The government did not touch the $887 million in its fiscal stabilization fund "saving account"but Thomson said it will be drawn down by several hundreds of millions of dollars in the budget.
"The Public Accounts close the books on a very difficult year for the Saskatchewan economy," Cline said. "The combination of drought, falling commodity prices and the global economic downturn meant provincial revenues tapered off from the dramatic growth shown in 2000-01. Lower revenue from oil and natural gas was offset in part by higher federal transfers. Corporation Income Tax revenue was also less, due in part to the economic slowdown but also to the backlog in processing on the part of the federal government and the reduction in rates for small business."

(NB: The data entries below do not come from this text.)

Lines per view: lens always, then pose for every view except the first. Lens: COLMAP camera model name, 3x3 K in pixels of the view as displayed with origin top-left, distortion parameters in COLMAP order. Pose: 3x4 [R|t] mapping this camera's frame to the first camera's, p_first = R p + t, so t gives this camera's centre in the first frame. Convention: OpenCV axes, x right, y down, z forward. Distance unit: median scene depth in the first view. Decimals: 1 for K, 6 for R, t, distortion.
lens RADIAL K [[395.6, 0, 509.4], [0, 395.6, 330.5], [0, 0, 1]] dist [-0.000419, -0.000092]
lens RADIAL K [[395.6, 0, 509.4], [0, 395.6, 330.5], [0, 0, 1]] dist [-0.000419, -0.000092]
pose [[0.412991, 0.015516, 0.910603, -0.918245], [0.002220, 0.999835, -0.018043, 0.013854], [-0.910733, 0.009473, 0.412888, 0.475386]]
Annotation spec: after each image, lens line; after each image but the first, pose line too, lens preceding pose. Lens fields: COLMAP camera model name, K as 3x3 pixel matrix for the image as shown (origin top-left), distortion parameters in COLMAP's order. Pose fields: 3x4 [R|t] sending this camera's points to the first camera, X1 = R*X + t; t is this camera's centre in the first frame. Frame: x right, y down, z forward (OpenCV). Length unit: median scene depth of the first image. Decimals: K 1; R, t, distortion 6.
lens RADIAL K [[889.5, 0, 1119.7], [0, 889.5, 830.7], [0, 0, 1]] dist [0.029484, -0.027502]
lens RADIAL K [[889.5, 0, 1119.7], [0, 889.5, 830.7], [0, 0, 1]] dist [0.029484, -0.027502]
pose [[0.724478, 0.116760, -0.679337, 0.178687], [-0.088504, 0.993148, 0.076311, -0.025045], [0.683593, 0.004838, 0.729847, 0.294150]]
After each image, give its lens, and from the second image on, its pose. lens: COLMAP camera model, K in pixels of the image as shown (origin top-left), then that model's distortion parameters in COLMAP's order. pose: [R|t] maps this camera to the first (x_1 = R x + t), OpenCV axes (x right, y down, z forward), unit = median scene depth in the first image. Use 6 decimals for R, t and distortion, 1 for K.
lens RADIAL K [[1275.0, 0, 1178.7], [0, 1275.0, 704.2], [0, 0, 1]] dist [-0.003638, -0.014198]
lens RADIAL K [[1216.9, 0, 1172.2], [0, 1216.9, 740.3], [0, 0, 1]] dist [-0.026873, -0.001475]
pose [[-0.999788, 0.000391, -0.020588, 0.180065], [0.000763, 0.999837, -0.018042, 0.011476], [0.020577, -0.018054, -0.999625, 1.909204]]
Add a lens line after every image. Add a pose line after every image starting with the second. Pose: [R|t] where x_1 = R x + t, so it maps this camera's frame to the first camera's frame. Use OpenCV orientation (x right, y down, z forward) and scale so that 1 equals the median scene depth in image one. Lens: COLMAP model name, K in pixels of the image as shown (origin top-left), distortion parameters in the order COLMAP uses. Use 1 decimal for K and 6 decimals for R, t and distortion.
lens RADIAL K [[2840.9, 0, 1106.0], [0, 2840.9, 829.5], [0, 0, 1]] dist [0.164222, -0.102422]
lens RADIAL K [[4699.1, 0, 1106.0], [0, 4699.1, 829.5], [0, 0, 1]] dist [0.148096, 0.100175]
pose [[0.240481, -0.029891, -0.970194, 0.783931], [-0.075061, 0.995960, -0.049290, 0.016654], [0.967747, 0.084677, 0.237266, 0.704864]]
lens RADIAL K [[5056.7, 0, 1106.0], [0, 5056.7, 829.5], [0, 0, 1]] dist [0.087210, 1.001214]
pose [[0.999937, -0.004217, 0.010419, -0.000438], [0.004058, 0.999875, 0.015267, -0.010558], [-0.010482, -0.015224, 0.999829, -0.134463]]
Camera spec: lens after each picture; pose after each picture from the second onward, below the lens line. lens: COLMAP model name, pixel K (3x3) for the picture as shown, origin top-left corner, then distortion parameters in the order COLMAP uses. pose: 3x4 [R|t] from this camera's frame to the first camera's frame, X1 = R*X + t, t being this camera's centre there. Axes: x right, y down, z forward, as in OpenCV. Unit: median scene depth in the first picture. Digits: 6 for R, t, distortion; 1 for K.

Cline said the eighth consecutive balanced budget underlines the importance of having a 'rainy-day fund' in the form of the Fiscal Stabilization Fund. "The year-end financial results for 2001-02 highlight an improvement in revenues over what was forecast in the 2002-03 provincial budget. Combined with careful spending, this meant that $131 million less was required than forecast from the Fiscal Stabilization Fund to balance the budget for 2001-02. This leaves us better positioned to meet the challenges for the 2002-03 fiscal year and beyond."